Prendre le temps de faire les bons gestes
« Nous avons imaginé un concept global. Le Bœuf Éthique achète les animaux vivants, les abat, puis les vend. Ce n'est pas uniquement un service d'abattage. », explique Émilie Jeannin. « Pour l'éleveur, il n'y a pas de coût car la prestation de l'abattage se répercute sur le prix de vente », poursuit-elle. Le Bœuf éthique se déplace chaque jour dans une ferme différente pour un rendement de cinq animaux par jour contre 80 par heure pour un abattoir industriel. « Ce n'est pas le même rythme. Nous prenons le temps de faire les bons gestes pour étourdir les animaux. Ceux-ci sont manipulés par leur éleveur jusqu'à leur montée dans le camion », assure Émilie Jeannin. Et ce n'est pas parce que l'abattage est effectué à la ferme que l'entreprise est moins contrôlée. « Les services vétérinaires vérifient que chaque étape respecte les normes européennes », précise Émilie Jeannin. Cette présence du vétérinaire permet de renouer également une relation avec l'éleveur qui reste responsable de sa bête jusqu'au dernier moment. Dans les abattoirs industriels, certaines viandes sont saisies car elles ne répondent pas aux critères des normes. L'éleveur reçoit alors une facture avec un manque à gagner important, sans savoir pourquoi sa viande a été saisie. Avec l'abattoir mobile, le vétérinaire peut expliquer en direct à l'éleveur, le cas échéant, pourquoi son animal ne pourra pas être abattu. Cette expérience de pouvoir accompagner ses bêtes jusqu'au bout, en toute transparence, touche les éleveurs. « Certains avaient les larmes aux yeux en me remerciant pour cette initiative », témoigne Émilie Jeannin. « Pour rien au monde, ils ne repartiraient sur l'ancien modèle industriel ! », assure-t-elle.

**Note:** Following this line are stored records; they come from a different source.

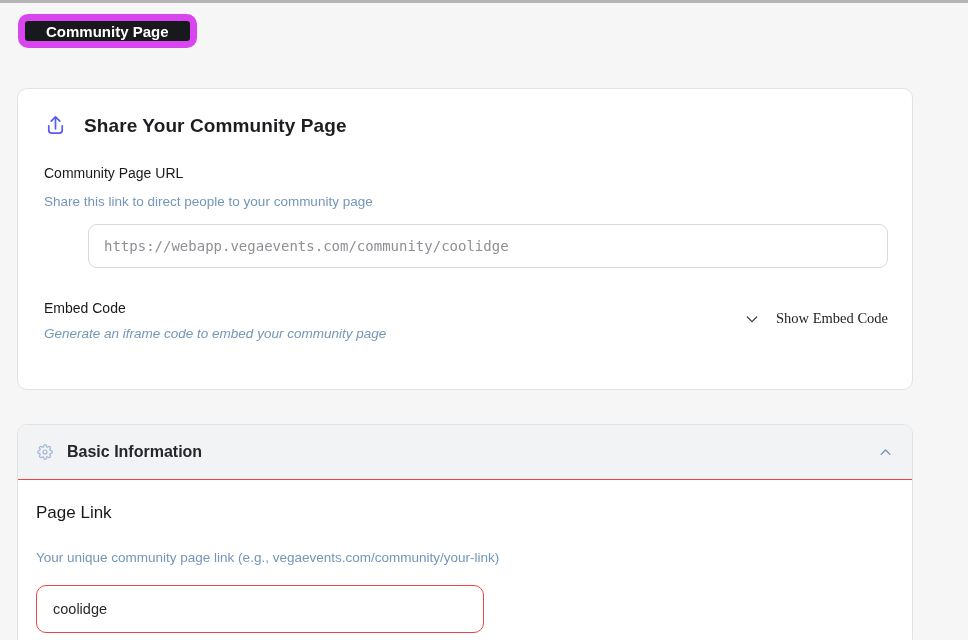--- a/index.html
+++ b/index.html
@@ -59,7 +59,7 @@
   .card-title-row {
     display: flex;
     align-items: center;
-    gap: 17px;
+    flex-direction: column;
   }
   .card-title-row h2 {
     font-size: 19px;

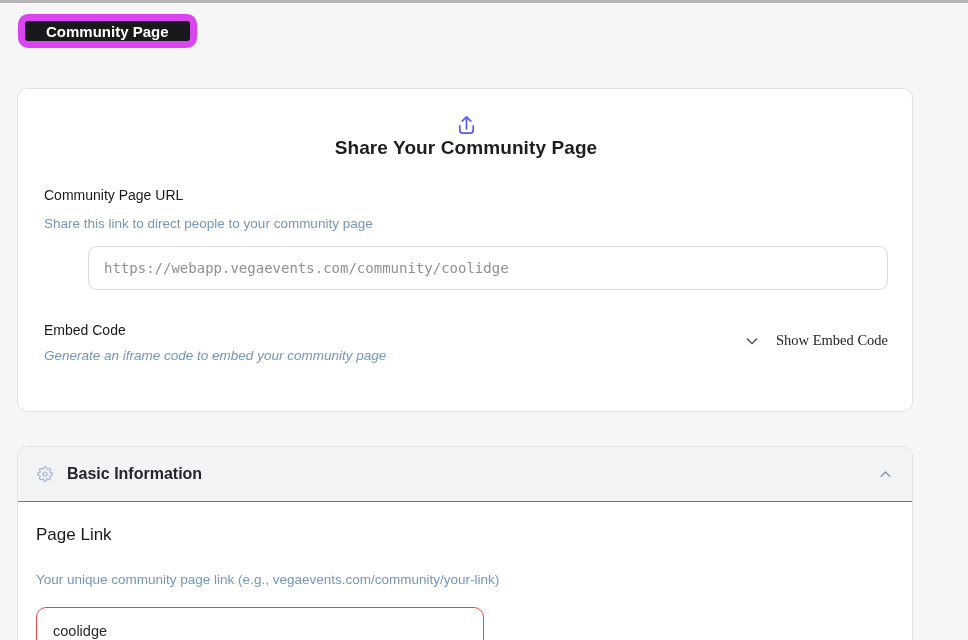--- a/index.html
+++ b/index.html
@@ -131,7 +131,7 @@
     display: flex;
     align-items: center;
     gap: 16px;
-    font-family: Liberation Serif, serif;
+    font-family: Liberation Sans, sans-serif;
     font-size: 14.5px;
     font-weight: 500;
     color: #202326;

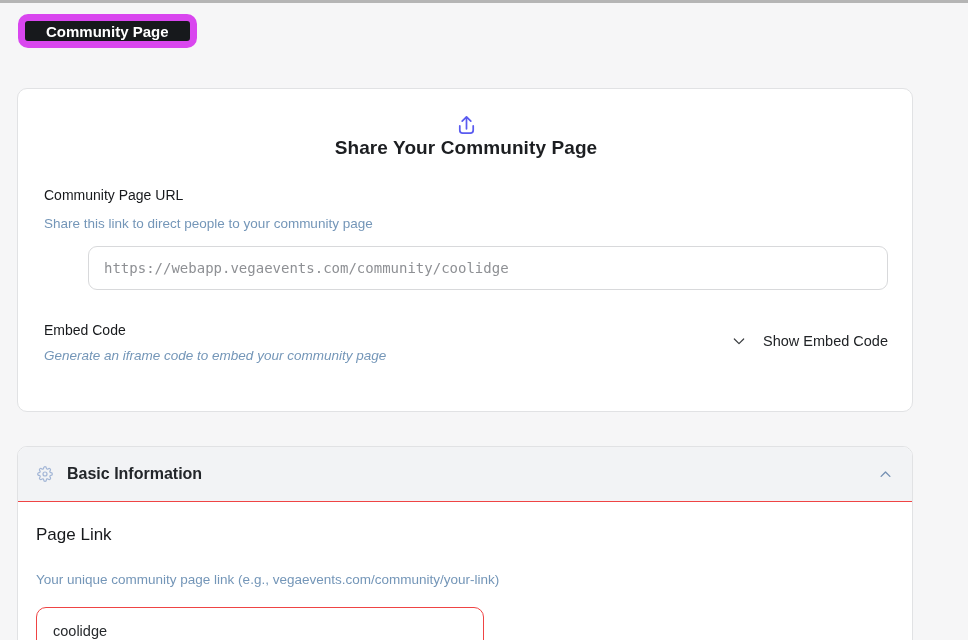--- a/index.html
+++ b/index.html
@@ -148,7 +148,7 @@
   .basic-header {
     height: 55px;
     background: #f2f3f5;
-    border-bottom: 1px solid #ef4444;
+    border-bottom: 3px solid #ef4444;
     display: flex;
     align-items: center;
     gap: 10px;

Un nouveau modèle d'abattage à promouvoir
Chaque jour, Émilie Jeannin est contactée par deux ou trois éleveurs qui affluent de toute la France. Pour l'instant, sa zone de chalandise reste la Côte-d'Or et la Saône-et-Loire où la demande est forte. Le carnet de commandes est déjà rempli pour les trois mois à venir. D'ici quelques années, l'entrepreneuse souhaite développer son concept partout dans l'Hexagone. Pour l'instant, le Bœuf Éthique vend à différentes clientèles : bouchers, restaurateurs, collectivités locales, particuliers via le site de vente en ligne et une boutique mobile. « Pour envisager une montée en puissance, nous devons consolider notre concept et nous assurer que nos partenaires ont bien les capacités de stockage pour nos carcasses », explique Émilie Jeannin. Des négociations sont en cours avec des magasins bio. « Il y a une vraie demande des consommateurs et des éleveurs. Nous avons un nouveau modèle d'abattage à promouvoir respectueux de l'animal et du travail des éleveurs », assure l'éleveuse.